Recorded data
Content starts

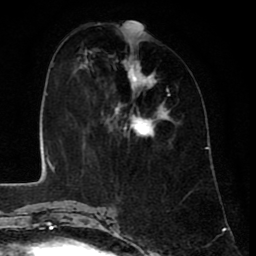
Breast MRI (dynamic contrast-enhanced), one axial slice; cropped to one breast; dynamic contrast-enhanced series, time point 2 of 8 at this slice position (early post-contrast); 1.5 T; TE 2.6 ms, TR 6.1 ms; 256 × 256 image matrix. Female patient.
Annotated regions visible in this slice (semi-automatically segmented with operator editing):
- enhancing-tissue mask used for the functional tumour volume (all voxels passing the contrast-enhancement thresholds inside the analysis volume; usually the tumour): bounding box [x1, y1, x2, y2] px = [80, 37, 175, 138]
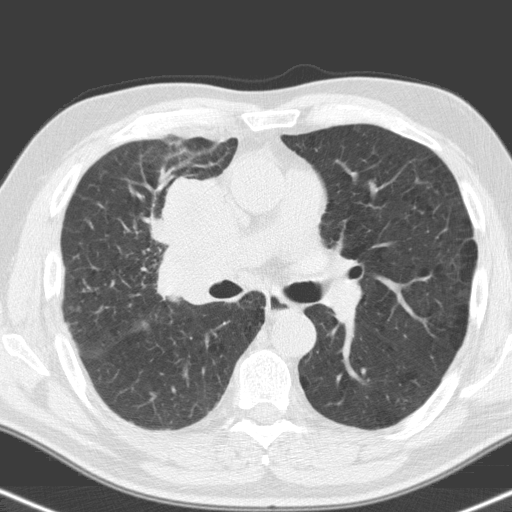
Low-dose screening chest CT, one axial slice; position 95 of 160 along the scan axis; 120 kVp; lung window (W 1500 / L -600 HU); 3.2 mm slice thickness; 512 × 512 image matrix.
Annotated regions visible in this slice (outlined manually by an expert reader):
- lesion 1 (tumor, hilum of right lung): bounding box [x1, y1, x2, y2] px = [160, 177, 248, 304]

Content ends

● Problem description
Your answer must be exactly the lines from the one with "Annotated regions visible in this slice (semi-automatically" through the last line of the entries, both included, with no pictures; please add nothing else.

● Answer to this task
Annotated regions visible in this slice (semi-automatically segmented with operator editing):
- enhancing-tissue mask used for the functional tumour volume (all voxels passing the contrast-enhancement thresholds inside the analysis volume; usually the tumour): bounding box [x1, y1, x2, y2] px = [80, 37, 175, 138]
Low-dose screening chest CT, one axial slice; position 95 of 160 along the scan axis; 120 kVp; lung window (W 1500 / L -600 HU); 3.2 mm slice thickness; 512 × 512 image matrix.
Annotated regions visible in this slice (outlined manually by an expert reader):
- lesion 1 (tumor, hilum of right lung): bounding box [x1, y1, x2, y2] px = [160, 177, 248, 304]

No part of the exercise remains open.